Я проснулся сегодня в восьмом часу утра: значительно подкрепив себя вчера утолением мучившей нас всех жажды, я спал эту ночь как убитый, без просыпа, не взирая на то, что у меня нет уже ни кровати, ни тюфяка, ни других принадлежностей, с которыми люди привыкли соединять представление об удобно проведённой ночи.

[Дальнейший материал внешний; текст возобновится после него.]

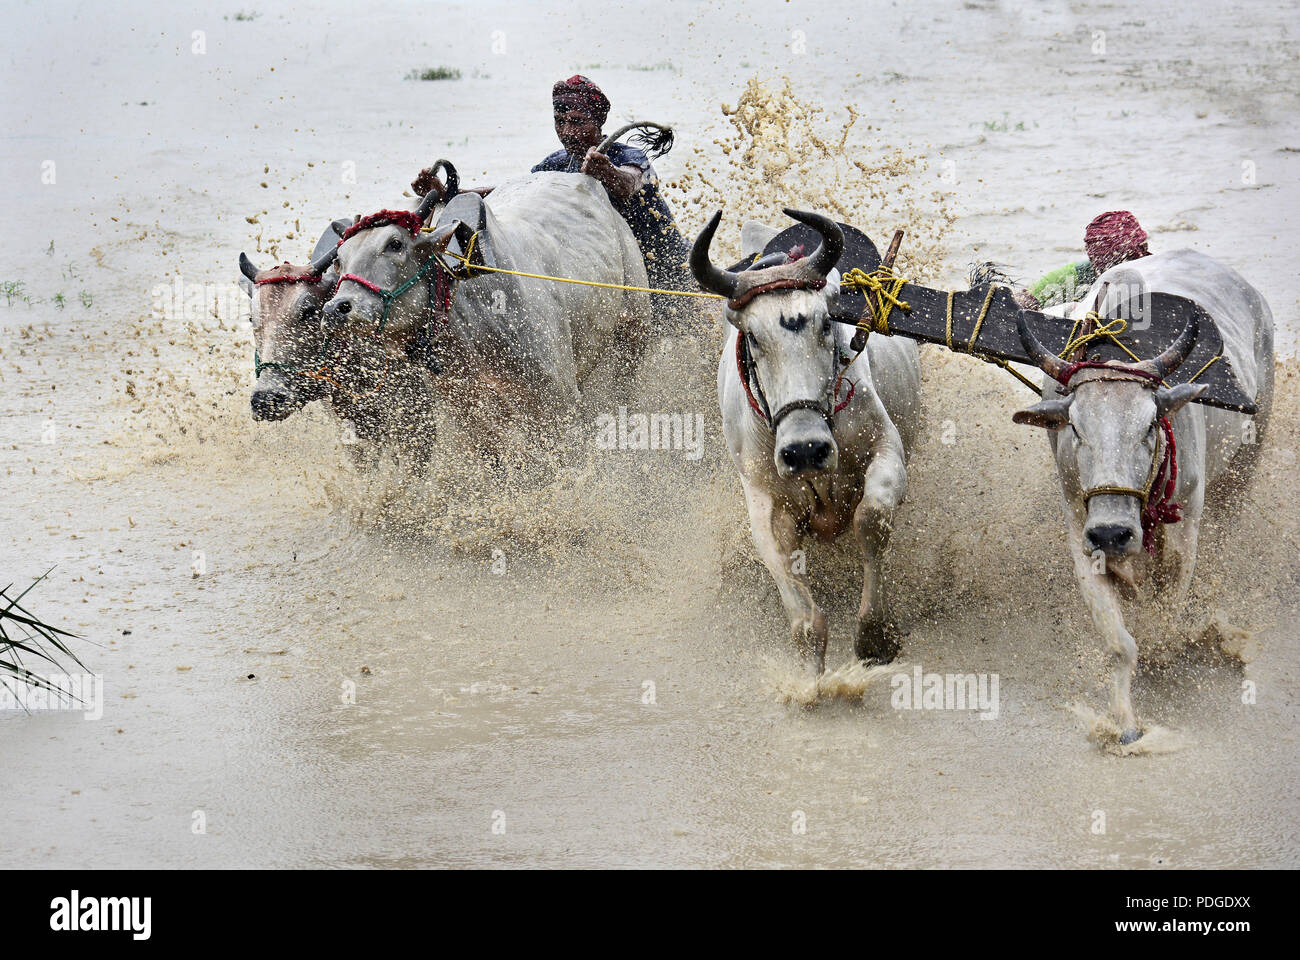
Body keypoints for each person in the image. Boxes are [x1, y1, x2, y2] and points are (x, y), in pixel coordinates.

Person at [412, 75, 695, 326]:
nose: (567, 132)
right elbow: (517, 191)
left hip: (663, 269)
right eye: (560, 122)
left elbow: (628, 182)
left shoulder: (628, 158)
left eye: (576, 122)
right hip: (613, 272)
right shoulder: (557, 164)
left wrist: (607, 173)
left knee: (681, 332)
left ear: (598, 122)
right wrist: (445, 193)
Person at [1021, 211, 1151, 310]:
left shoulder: (1156, 273)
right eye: (1099, 258)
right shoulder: (1079, 274)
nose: (1102, 263)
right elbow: (1026, 301)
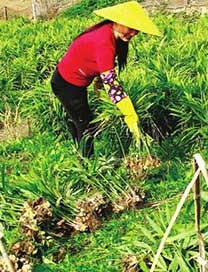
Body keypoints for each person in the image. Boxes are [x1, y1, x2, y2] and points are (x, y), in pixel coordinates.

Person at [51, 1, 161, 157]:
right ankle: (87, 166)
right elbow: (112, 84)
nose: (133, 33)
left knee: (81, 121)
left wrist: (98, 82)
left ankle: (79, 151)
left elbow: (102, 66)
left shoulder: (111, 34)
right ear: (117, 21)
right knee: (87, 125)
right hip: (66, 84)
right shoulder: (103, 41)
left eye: (137, 30)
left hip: (75, 83)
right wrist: (130, 115)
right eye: (130, 28)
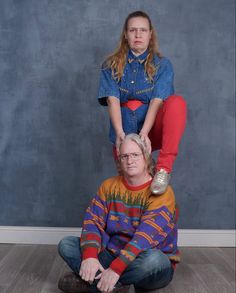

Лёжа на кошме, разостланной на поверхности глубочайшего песку, мы с бароном Каульбарсом предаёмся кейфу; но невыразимая [32] жара и духота одолевают до последней крайности. Меня сильно разбирает зависть и досада, что я не могу приспособиться и переносить все лишения трудного похода также бодро, как барон Каульбарс. Хлеба мы не имеем уже около двух месяцев; сухари, которыми мы питаемся, конечно, из хлеба, но, всё-таки, это далеко не то, что хлеб. Правда, наши люди и солдаты достают у сопровождающих нас туземцев какия-то лепёшки: это ни что иное, как блин, имеющий четверти полторы в диаметре, приготовленный иной раз на сале, а большею частью на воде; поверхность его как бы вся в узорах от сальных пятен и прилипшего песку, а когда лепёшки эти зачерствеют, то они также удобосъедомы, как и всякая подошва. Несмотря на всё моё желание, я не мог проглотить куска этого местного продукта; барон же Каульбарс ест эти лепёшки с наслаждением.

У колодцев хотя, по-прежнему, много солдат, но уже не страждущих и жаждущих, а занятых выкачиванием воды и наливанием её в понтоны. Унылость и изнурение исчезли с лица всех. Сегодня, вечером, по всему биваку слышны были песни солдат, видно было, как они в палатках принялись за свои обычные хозяйственные занятия; кто чинил рубашку, кто сапоги, а кто прочищал ружьё от пыли и нанесённого песку. Когда жар немного спал, у ставки командующего войсками играла музыка 3-го стрелкового батальона; это чрезвычайно рассеивало офицеров и подбодряло солдат, которые устроили нечто в роде гулянья на музыке.

Вечером же приведены были с одного дальнего колодца два оконенных всадника, хорошо вооружённых. Они были приняты за хивинцев или туркмен, но потом оказалось, что это передовые люди каравана с ячменём, высланного бухарским эмиром командующему войсками. Мы все были чрезчычайно рады, не столько ячменю, сколько верблюдам; потому что, если бы от нас зависело, то, в этом случае, мы бы поступили как Осип в «Ревизоре», который, принимая подарки от купцов, не упускал брать и верёвочку, говоря, что в дороге и верёвочка пригодится; а нам-то как могли бы пригодиться верблюды для перехода к Аму-дарье!